Trump to unveil tax cuts Wednesday

US President Donald Trump meets with US lawmakers as he prepares to roll out a tax reform initiative

Washington (AFP) – US President Donald Trump will roll out a plan to reform America’s tax code Wednesday, a high stakes bid to salvage his agenda and bolster his faltering presidency.

Amid a string of legislative setbacks, Trump teased a “big announcement tomorrow,” when the White House and Republicans will unveil tax reform plans.

“I’ve asked lawmakers in both parties to discuss our framework for tax cuts and tax reform,” Trump said. “It will be a very, very powerful document.” 

Trump wants to simplify the thousands-of-pages-long tax code, cut income taxes “not just a little bit, but tremendously” for the middle class, cut the corporate rate to as low as 15% and “bring back trillions of dollars in wealth” from US firms “parked overseas.”
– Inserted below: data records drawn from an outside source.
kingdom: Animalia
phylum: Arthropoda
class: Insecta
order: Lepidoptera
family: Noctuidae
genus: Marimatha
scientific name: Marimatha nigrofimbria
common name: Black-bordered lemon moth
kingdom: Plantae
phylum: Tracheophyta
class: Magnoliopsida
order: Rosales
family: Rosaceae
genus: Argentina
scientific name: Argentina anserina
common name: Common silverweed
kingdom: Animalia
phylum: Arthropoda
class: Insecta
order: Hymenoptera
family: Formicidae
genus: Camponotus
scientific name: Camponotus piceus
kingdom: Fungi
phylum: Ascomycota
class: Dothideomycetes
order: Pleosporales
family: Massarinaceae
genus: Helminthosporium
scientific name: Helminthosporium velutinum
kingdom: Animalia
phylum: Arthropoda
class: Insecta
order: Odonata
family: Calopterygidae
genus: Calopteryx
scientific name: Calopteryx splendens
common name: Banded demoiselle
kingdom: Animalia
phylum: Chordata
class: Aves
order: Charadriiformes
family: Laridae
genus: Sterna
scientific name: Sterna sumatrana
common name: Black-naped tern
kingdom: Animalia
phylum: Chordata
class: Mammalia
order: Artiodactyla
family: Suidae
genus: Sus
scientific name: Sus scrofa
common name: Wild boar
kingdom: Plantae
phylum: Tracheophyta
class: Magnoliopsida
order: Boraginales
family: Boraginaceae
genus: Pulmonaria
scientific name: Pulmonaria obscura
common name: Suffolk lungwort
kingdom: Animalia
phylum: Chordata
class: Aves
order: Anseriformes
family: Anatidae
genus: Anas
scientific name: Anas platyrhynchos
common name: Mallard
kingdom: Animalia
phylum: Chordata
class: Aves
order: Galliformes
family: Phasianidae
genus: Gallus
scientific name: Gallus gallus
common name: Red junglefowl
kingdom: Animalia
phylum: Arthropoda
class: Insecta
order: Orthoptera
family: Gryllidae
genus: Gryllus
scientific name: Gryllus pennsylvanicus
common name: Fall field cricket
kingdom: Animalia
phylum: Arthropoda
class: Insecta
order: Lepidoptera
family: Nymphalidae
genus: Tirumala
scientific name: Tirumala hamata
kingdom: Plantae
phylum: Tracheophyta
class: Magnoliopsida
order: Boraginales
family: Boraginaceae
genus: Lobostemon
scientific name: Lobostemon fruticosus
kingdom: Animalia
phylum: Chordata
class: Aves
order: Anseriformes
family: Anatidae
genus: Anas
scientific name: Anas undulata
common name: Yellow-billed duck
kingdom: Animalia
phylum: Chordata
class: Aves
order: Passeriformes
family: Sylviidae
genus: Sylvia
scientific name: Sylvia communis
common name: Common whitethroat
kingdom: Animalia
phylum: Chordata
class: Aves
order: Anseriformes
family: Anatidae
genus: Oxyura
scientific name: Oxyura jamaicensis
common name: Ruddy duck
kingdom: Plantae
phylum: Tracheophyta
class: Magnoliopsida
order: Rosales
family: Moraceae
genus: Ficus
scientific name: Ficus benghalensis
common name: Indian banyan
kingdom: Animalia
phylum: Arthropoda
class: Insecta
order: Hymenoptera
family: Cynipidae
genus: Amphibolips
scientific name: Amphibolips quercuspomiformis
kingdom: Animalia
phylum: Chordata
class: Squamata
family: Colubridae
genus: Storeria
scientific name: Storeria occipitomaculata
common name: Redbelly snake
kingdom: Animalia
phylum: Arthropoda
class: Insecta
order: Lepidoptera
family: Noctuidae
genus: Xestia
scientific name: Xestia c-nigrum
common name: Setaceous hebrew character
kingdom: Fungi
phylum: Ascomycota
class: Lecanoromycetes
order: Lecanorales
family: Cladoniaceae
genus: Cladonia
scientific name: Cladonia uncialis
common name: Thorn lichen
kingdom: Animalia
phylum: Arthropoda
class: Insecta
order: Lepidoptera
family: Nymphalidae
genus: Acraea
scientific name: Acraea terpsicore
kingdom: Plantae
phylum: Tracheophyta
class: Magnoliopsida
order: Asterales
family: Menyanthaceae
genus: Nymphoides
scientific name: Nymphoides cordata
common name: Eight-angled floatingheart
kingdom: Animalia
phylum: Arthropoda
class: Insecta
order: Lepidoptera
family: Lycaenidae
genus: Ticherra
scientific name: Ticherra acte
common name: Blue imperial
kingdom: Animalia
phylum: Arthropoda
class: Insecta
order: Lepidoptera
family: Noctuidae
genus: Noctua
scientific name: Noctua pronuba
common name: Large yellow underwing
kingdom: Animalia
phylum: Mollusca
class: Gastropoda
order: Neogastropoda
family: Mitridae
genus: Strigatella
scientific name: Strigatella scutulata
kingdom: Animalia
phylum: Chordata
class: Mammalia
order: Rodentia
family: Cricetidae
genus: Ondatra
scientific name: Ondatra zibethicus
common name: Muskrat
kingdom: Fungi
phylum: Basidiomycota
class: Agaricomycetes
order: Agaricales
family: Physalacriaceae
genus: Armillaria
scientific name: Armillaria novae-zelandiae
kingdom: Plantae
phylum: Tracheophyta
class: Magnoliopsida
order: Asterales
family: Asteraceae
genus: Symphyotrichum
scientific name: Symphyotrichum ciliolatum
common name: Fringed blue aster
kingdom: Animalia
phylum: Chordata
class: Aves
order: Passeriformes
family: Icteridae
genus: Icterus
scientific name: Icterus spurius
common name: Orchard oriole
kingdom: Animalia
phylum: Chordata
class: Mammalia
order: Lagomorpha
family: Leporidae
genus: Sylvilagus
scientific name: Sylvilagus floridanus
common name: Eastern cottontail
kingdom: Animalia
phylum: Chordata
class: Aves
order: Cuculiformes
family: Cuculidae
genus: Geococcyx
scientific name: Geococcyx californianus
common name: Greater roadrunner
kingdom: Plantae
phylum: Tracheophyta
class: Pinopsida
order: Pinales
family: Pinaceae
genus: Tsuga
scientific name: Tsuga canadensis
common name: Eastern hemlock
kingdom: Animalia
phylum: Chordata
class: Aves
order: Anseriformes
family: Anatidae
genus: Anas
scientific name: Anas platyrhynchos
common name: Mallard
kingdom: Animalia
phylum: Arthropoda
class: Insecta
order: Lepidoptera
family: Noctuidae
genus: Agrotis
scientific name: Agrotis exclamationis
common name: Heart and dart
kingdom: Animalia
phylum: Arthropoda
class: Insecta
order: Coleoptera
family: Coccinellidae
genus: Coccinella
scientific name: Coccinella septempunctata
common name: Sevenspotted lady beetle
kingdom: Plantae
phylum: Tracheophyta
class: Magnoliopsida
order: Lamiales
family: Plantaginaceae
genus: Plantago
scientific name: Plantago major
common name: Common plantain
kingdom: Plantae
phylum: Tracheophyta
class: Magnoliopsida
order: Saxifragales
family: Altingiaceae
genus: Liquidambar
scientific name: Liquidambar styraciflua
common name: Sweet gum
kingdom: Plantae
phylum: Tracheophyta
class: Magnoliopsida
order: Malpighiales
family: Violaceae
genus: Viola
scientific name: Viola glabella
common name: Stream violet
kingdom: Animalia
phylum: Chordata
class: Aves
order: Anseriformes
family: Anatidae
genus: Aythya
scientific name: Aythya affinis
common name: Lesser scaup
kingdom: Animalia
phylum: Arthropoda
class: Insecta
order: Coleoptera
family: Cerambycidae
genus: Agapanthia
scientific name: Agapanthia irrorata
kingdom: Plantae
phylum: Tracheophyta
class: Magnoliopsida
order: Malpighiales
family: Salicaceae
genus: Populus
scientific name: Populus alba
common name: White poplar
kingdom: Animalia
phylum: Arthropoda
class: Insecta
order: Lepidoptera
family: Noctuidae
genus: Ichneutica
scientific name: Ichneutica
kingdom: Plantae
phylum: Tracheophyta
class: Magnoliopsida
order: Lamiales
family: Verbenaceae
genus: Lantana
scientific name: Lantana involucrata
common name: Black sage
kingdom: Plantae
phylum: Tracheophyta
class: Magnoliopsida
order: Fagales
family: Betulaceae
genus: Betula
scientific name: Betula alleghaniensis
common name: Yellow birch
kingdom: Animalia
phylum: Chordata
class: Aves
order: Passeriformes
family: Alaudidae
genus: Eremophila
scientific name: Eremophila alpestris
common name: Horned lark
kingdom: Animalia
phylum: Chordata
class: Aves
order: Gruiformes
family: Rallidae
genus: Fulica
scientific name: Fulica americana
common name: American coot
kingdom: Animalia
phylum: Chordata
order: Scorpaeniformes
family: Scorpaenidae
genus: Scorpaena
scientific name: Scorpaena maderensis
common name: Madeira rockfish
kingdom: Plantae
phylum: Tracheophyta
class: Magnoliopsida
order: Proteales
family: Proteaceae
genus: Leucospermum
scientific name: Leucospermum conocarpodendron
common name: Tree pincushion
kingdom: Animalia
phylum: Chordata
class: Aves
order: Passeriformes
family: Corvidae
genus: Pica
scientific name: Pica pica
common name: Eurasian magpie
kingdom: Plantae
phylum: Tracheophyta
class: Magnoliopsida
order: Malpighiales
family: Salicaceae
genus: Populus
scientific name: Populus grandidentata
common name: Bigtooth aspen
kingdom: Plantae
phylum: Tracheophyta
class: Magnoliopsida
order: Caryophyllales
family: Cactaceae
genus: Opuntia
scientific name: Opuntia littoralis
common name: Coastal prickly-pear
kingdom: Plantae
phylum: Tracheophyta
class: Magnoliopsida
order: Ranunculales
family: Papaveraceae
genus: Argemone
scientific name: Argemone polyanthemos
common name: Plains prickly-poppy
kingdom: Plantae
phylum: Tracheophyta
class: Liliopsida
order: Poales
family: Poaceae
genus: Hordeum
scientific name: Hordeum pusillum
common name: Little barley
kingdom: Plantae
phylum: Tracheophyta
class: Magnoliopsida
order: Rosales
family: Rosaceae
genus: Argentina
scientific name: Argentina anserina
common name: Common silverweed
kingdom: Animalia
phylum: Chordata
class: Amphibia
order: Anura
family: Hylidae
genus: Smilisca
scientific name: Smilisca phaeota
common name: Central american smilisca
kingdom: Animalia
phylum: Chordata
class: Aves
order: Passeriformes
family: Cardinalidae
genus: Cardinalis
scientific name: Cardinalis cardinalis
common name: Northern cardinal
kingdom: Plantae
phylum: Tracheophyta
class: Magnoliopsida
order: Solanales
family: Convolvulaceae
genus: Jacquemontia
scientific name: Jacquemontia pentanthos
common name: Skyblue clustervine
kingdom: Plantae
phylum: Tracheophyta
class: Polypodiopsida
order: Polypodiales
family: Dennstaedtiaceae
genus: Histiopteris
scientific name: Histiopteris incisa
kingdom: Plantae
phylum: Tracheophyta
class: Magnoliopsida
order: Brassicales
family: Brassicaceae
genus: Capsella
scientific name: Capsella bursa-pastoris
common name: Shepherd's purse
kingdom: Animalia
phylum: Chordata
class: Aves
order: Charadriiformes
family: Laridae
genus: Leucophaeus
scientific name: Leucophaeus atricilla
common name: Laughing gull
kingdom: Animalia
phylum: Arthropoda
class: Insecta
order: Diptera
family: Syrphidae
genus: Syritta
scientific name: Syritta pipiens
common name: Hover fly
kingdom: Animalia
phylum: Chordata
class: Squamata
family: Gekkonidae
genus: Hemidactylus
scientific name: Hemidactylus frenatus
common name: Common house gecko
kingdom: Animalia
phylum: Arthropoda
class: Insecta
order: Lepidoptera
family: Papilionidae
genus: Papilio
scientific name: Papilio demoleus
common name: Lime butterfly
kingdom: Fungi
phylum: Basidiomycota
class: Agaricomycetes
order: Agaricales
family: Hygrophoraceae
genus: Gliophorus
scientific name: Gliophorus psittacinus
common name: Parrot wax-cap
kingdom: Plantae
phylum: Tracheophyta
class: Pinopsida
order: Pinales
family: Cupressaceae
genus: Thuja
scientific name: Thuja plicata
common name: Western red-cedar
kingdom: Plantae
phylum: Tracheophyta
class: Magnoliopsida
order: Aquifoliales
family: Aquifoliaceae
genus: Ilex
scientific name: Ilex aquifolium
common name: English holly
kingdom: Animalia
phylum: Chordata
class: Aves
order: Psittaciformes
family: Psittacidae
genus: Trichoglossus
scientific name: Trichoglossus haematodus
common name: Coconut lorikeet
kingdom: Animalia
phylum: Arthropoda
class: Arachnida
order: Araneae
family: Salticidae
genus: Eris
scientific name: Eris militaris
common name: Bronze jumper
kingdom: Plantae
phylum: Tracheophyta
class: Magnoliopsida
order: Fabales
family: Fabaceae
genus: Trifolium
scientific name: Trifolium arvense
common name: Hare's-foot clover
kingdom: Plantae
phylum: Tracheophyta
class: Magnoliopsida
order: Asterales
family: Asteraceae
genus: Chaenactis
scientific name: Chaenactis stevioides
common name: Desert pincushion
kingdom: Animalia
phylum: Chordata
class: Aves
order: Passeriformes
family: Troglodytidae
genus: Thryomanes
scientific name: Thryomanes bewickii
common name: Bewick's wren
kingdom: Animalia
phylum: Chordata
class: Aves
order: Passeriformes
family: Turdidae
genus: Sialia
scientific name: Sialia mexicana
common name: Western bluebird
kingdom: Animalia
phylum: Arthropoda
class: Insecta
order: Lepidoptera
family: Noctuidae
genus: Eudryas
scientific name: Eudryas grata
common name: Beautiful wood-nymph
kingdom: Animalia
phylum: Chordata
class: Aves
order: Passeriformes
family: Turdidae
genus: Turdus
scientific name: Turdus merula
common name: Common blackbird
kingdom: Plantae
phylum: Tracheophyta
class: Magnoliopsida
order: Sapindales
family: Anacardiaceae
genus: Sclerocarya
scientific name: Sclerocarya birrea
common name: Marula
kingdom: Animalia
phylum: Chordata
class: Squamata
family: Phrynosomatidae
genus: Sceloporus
“The jobs will start pouring in from all over the world coming back to our country,” Trump said.

Overhauling the tax system has long been a political Holy Grail for the Republican Party.

But despite Republican control of both chambers of commerce, party officials admit that more modest tax cuts are now the main aim.

Even that may receive some blowback, if the cuts are not paid for and so add to America’s already high deficit.

Tax reform was a major Trump campaign pledge, but has taken on extra importance after his efforts to enact promised healthcare reform and build a border wall stalled.

Trump lamented being “very disappointed by a couple of senators — Republican senators,” who opposed efforts to overturn Obama-era health reforms.

“At some point there will be a repeal on my desk, but we’ll see whether or not that point is now or will it be shortly thereafter. But we are disappointed in certain so-called Republicans.”

Trump has to prove that his White House and Republican majority can get things done, ahead of legislative elections next year.  

Failure to do so would sully Trump’s dealmaker image and could also imperil stock market growth, which has been one of the bright spots of his eight month tenure.

IMF chief Christine Lagarde warned Wednesday that the US will fall short of its ambitious economic growth goals unless it can accelerate promised policy changes, including tax reform.

US economists are increasingly worried about risks to the economy, though they see little chance of a recession near term.

The National Association for Business Economists quarterly survey showed 48 percent believe the risks to the economy are weighted to the downside, indicating chances for an economic slowdown,

The Trump administration has said it will push US growth to three percent annually — a rate economists say is unrealistic, given the low US unemployment rate, among other factors.